Elle se retourna sur sa couche et s’efforça d’oublier la légère odeur de champignon des draps. Puis elle tendit la main dans le noir et finit par trouver le bourdon, appuyé contre la tête de lit. Madame Thénard avait beaucoup insisté pour le descendre au rez-de-chaussée, mais Esk s’y était cramponnée de toutes ses forces. C’était la seule chose au monde qu’elle possédait avec certitude.
La surface vernie aux drôles de sculptures avait un contact bizarrement rassurant. Esk s’endormit, rêva de bracelets, de paquets mystérieux et de montagnes. Et aussi d’étoiles lointaines au-dessus des montagnes, et puis d’un désert froid où d’étranges créatures titubaient dans le sable sec et la fixaient de leurs yeux d’insectes…
Le craquement d’une marche. Encore un autre. Ensuite un silence, le genre de silence étouffant, effrayant de qui se tient aussi immobile que possible.
La porte s’ouvrit en grand. Devant la lumière de la chandelle, Thénard dessinait une ombre plus noire sur l’escabeau. Quelques mots s’échangèrent à voix basse puis, sur la pointe des pieds, l’aubergiste s’approcha aussi silencieusement que possible de la tête de lit. Au premier tâtonnement prudent, il déplaça le bourdon qui glissa de côté, mais il s’en empara bien vite et vida tout doucement l’air de ses poumons.

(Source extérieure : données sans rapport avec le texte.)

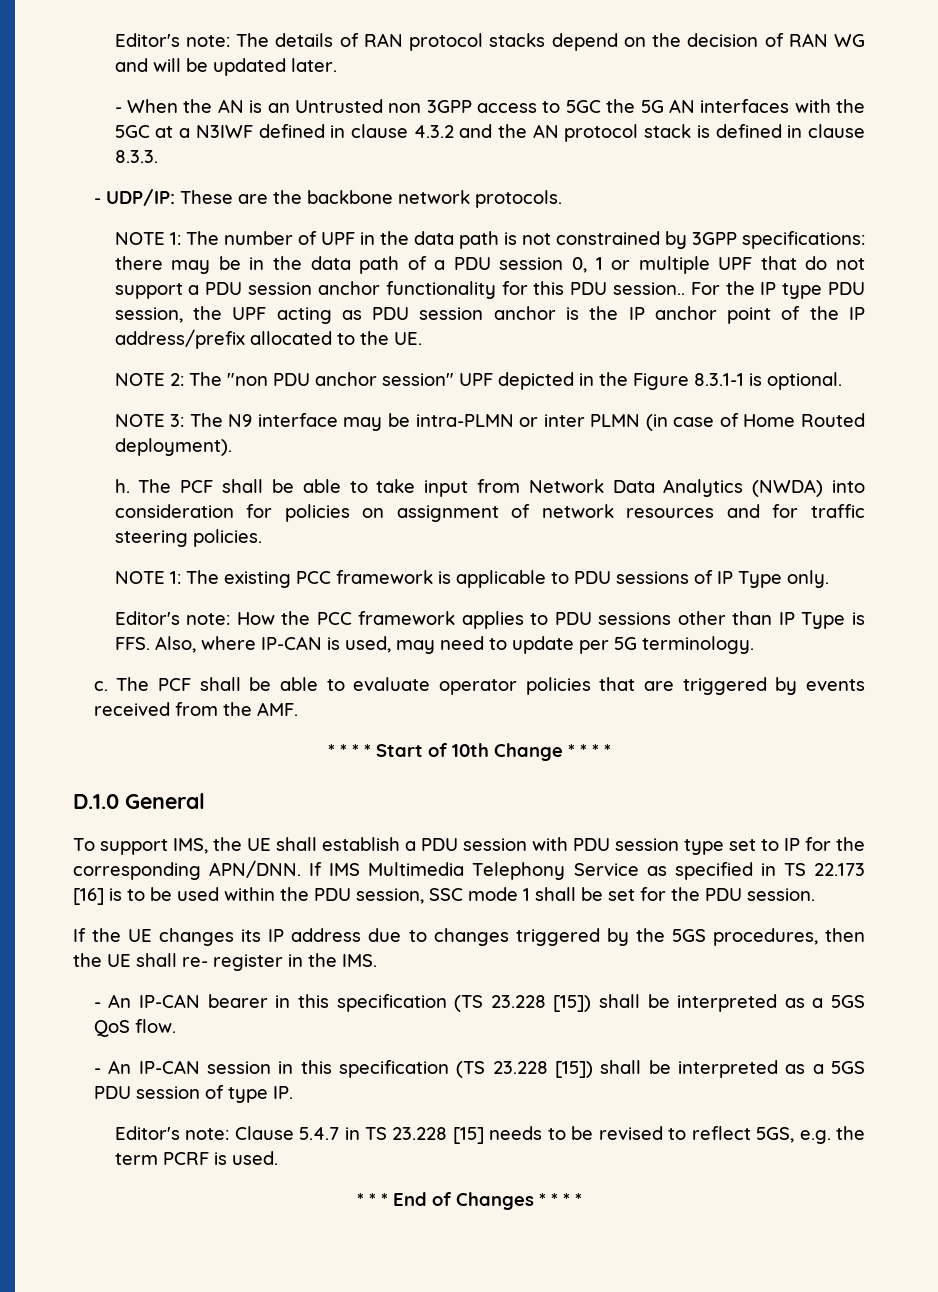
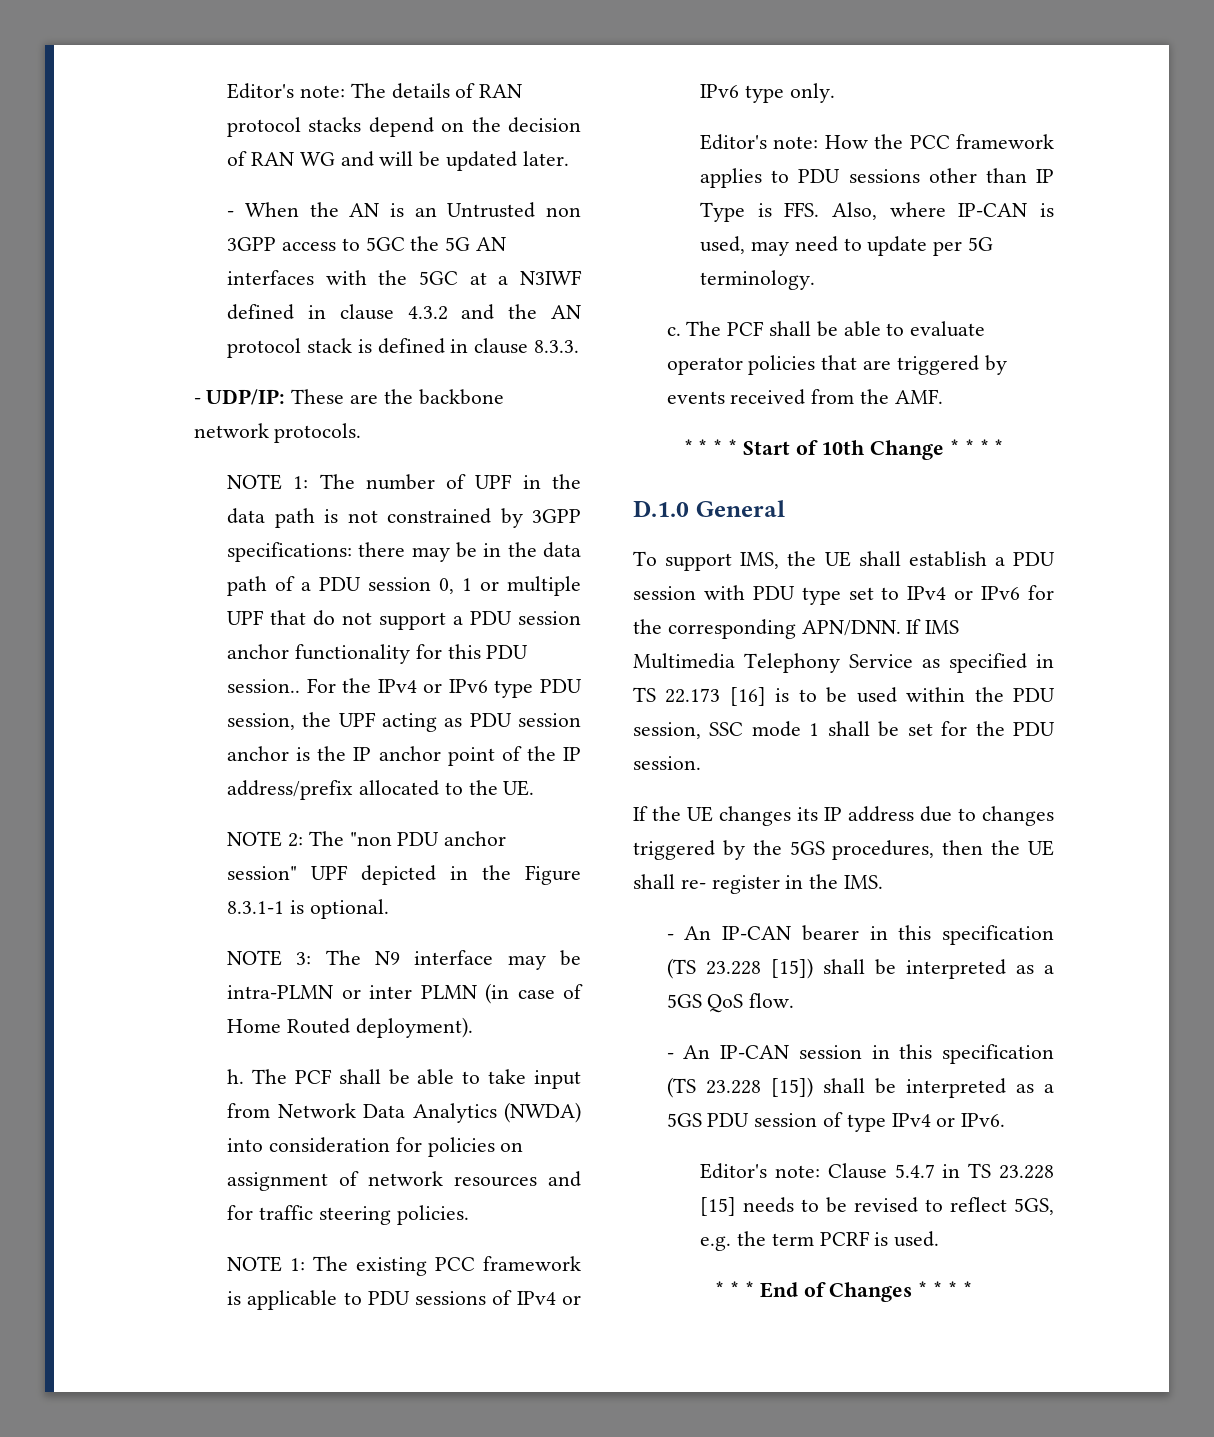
[760,282,777,295] IP -> [377,679,488,693] IPv4 or IPv6
[716,571,782,588] IP Type -> [516,1291,581,1305] [700,84,784,103] IPv4 or IPv6 type
[615,838,679,851] session -> (795, 593) none
[784,838,800,851] IP -> [907,586,1021,600] IPv4 or IPv6
[272,1086,293,1099] IP. -> [891,1113,1006,1127] IPv4 or IPv6.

Il ne lui en restait donc plus guère pour hurler lorsque le bourdon lui remua dans les mains. Il en sentit les écailles, les anneaux, les muscles…
Esk s’assit droit comme un piquet, juste à temps pour voir Thénard culbuter en arrière par-dessus l’escabeau à pic, sans cesser de battre désespérément des bras pour les débarrasser de quelque chose d’indistinct enroulé autour. Un autre cri monta d’en dessous lorsqu’il atterrit sur sa femme.